After
viewing 10 minutes of footage from Terminator Salvation at the New York
Comic Con last February, I would definitely describe my reaction as
unimpressed. The clip was noisy, CGI-laden chaos with no discernable
plot, and jarring, rather than eye-popping action. It didn’t put me at
all at ease that going back to the Terminator well for a fourth swig was
a good idea.
Now,
having seen all those disjointed pieces strung together has shown me the
error of some of my prejudice. I was absolutely right about it being
noisy and the action is often overwhelming rather than breathtaking, but
overall, director McG’s look at the early days of John Connor’s
resistance is an entertaining, unapologetic attempt at summer
blockbuster that does its painstaking best to pay homage to James
Cameron’s original 1984 sci-fi masterpiece.
Visually, it’s a neat representation of the Apocalypse: McG uses
bleached-out, overexposed palettes to colour his world of nothingness.
Thriving cities have become barren deserts. Humankind is an endangered
species, hunted by machines that have deemed their creators a threat and
design more efficient ways to destroy. Decimated skyscrapers provide
shelter for young children who scavenge for food and protection. It’s
in the middle of the madness of the war of man against machine that
Marcus Wright wakes up nude and howling. Discovered by a pair of kids
who single-handedly defend their tiny fortress from cyborg killers,
Marcus learns a lot has changed fifteen years since he was executed as a
death-row prisoner in 2003. Marcus decides to find out the answers to
why he is and rather unwisely heads to straight to the bad guys’ base,
despite the pleas of reason from one of the two urchins; a pragmatic
young man named Kyle Reese. Unbeknownst to our trio, the cyborgs’ HQ,
Skynet, has marked the teenager for termination as he will grow up to
become the father of John Connor, the prophesied head of the human
resistance. Marcus will also end up running afoul of Connor’s scrappy
militia, who don’t trust him once they find out why he’s got such a
magnetic personality. It’s his connection to Kyle and the teen’s
abduction by Skynet that bonds Marcus and Connor in an uneasy alliance.

→ **Recorded data**
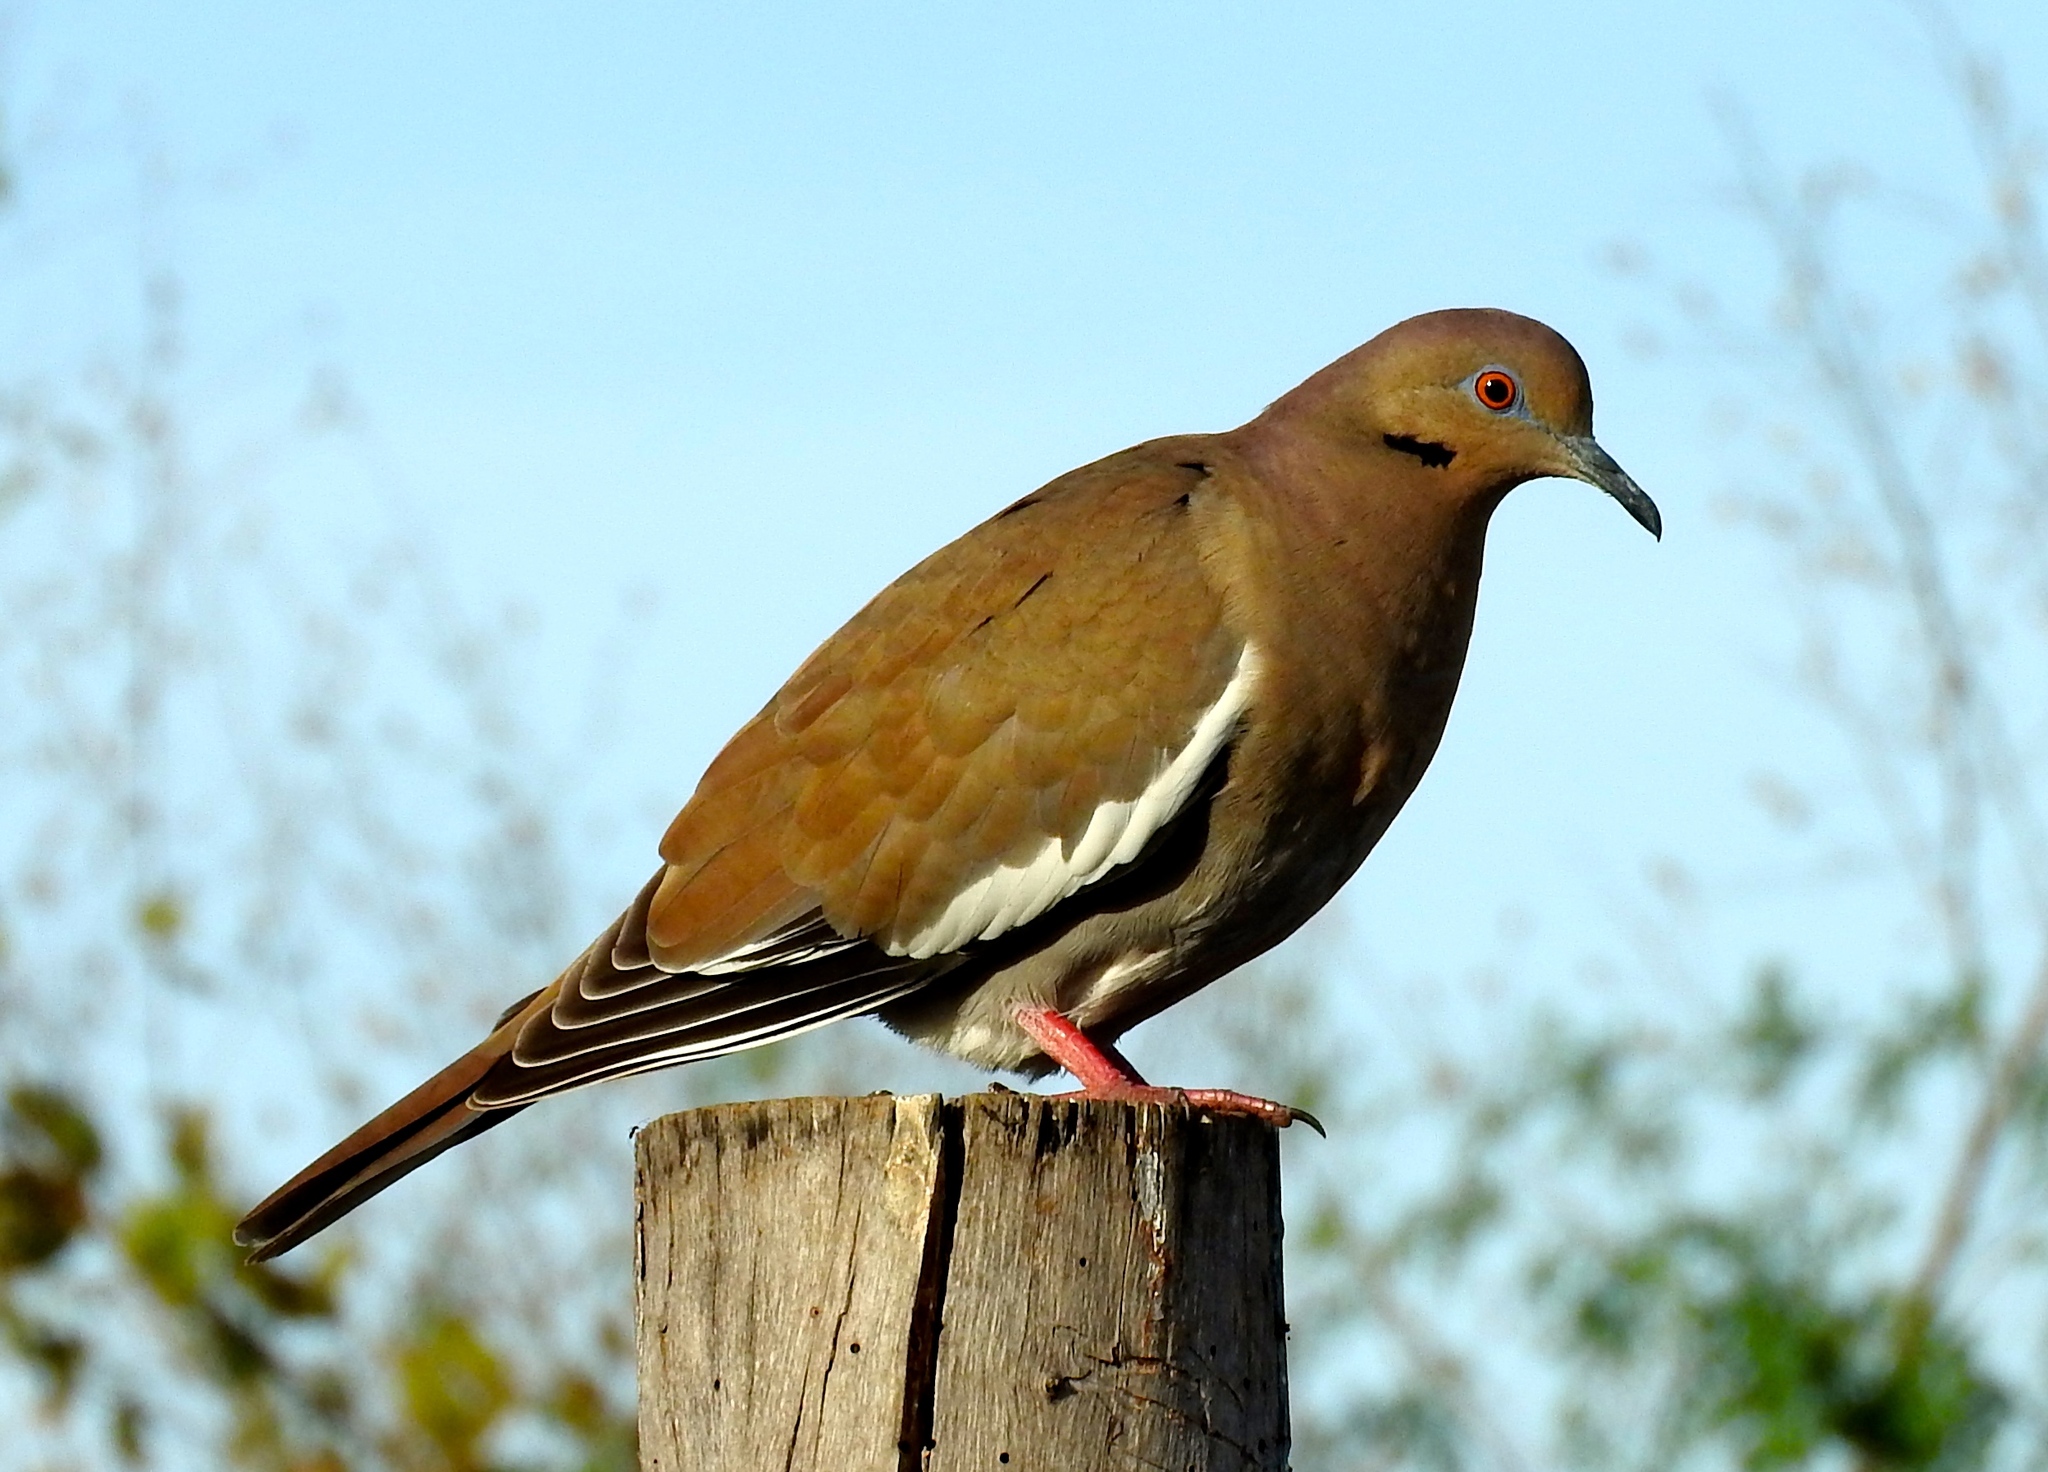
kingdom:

---

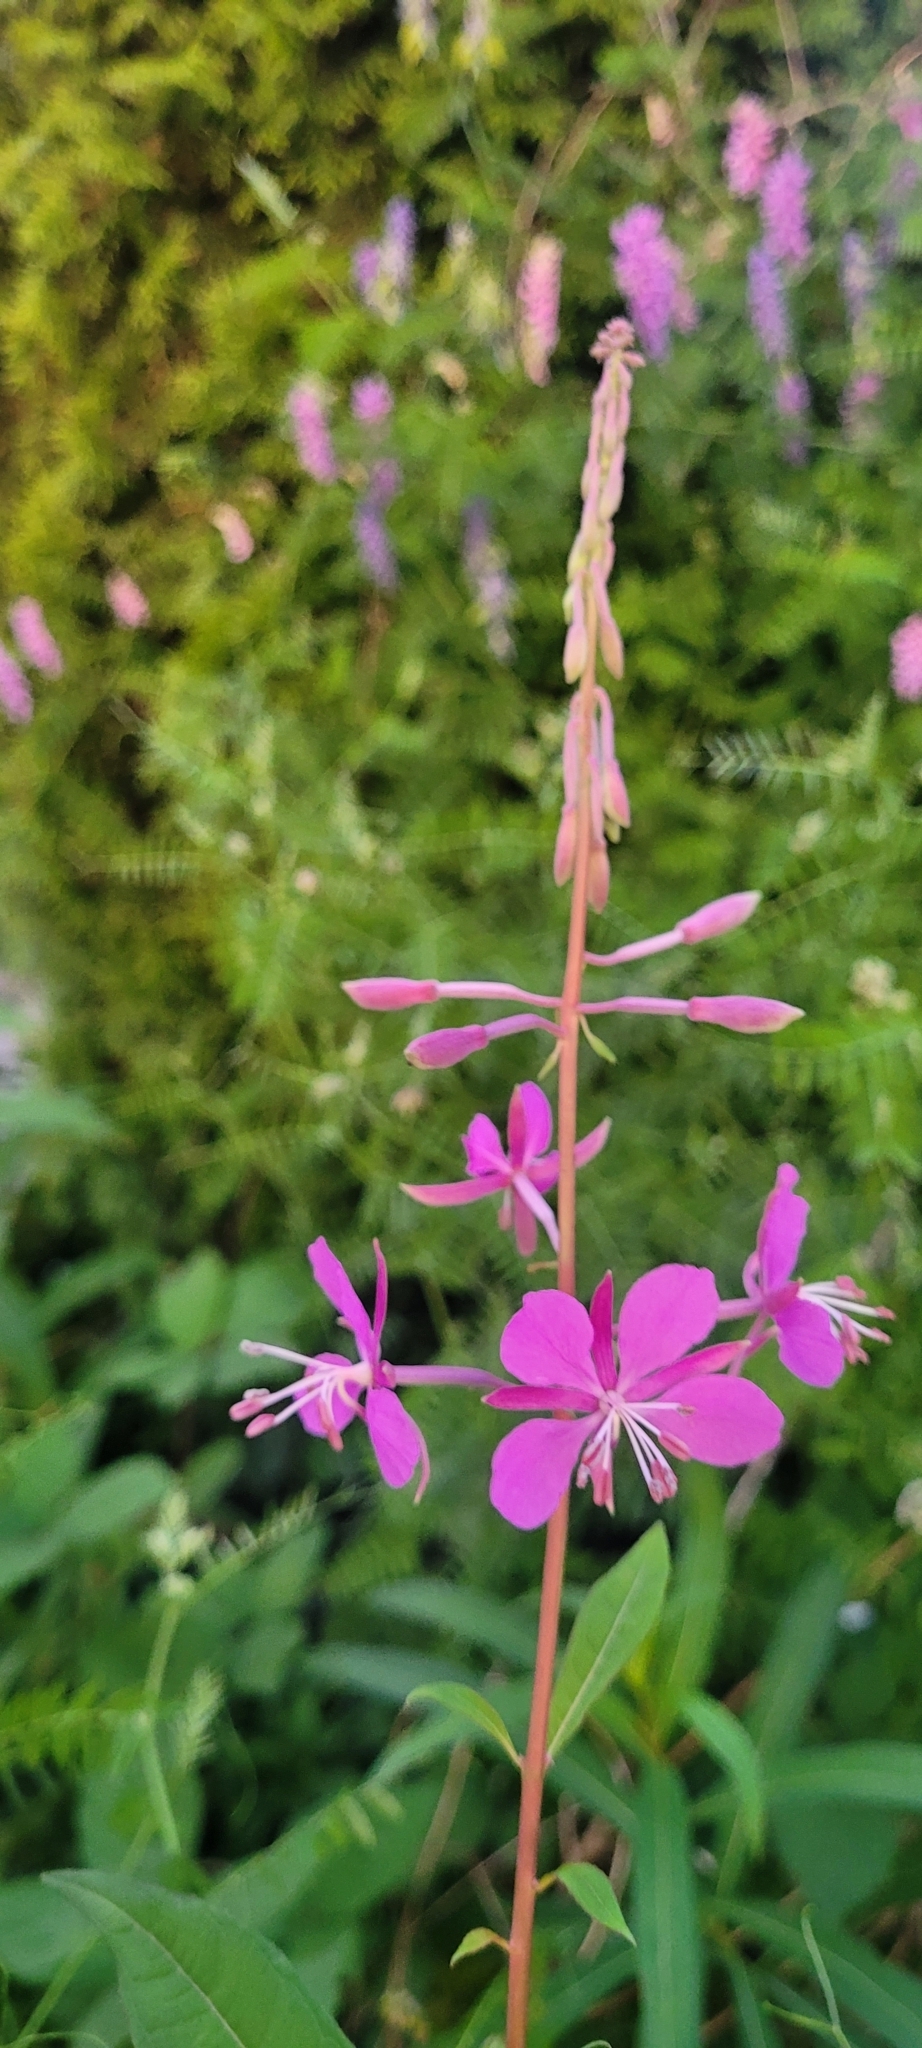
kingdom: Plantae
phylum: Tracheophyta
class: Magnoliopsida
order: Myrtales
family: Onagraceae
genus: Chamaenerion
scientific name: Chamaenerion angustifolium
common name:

→ **Requirement 1**
Answer these from the Terminator Salvation review:
(a) At what event did the reviewer watch 10 minutes of footage?
(b) In what year was Marcus Wright executed as a death-row prisoner?
(c) Whose father is Kyle Reese destined to become?
→ **Requirement 2**
Write the next few sentences of the Terminator Salvation review, picking up right after its final sentence.
Nothing in the listing is needed for this work.

→ **Exercise answer 1**
(a) The New York Comic Con
(b) 2003
(c) John Connor's

→ **Exercise answer 2**
There
are so many nods to the previous Terminator films I was sure McG must’ve
had rug burn on his knees. There’s “Come with me if you want to live,”
and “I’ll be back.” The Guns N’ Roses song from T3 plays while John
hijacks a motorcycle cyborg (-Batpod, T-pod, it’s all good to
Christian Bale). We discover the advent of John’s scar. Terminator
Salvation actually lifts a classic sequence nearly note for note, during
the climatic battle inside Skynet: The entire climax of Terminator 1,
where the cyborg exoskeleton stalks Kyle and Sarah Connor in an
industrial building, is transposed with their issue, John, in their
place. Just to be sure he hasn’t left anything out of the Cameron
kitchen sink, McG does a similar trick using Aliens’ elevator scene. We
hear John listening to his mother’s tapes (- strangely rerecorded and
conveniently retconned by an older, harsher sounding Linda Hamilton)
for guidance. In what is probably the most amazing visual effect of the
entire film, McG’s SFX wizards bring a certain politician back to his
mid-80’s best, in a cameo/ultimate benediction for the film. Speaking
of blessings, I think I’ll be joining the Anton Yelchin fanclub after
his twin successes as Chekov in Star Trek and now in Terminator
Salvation. Yelchin is once again spot-on playing a character viewers
know inside and out, perfectly mimicking Michael Biehn’s breathless
delivery and woebegone facial expressions as teenaged Kyle Reese.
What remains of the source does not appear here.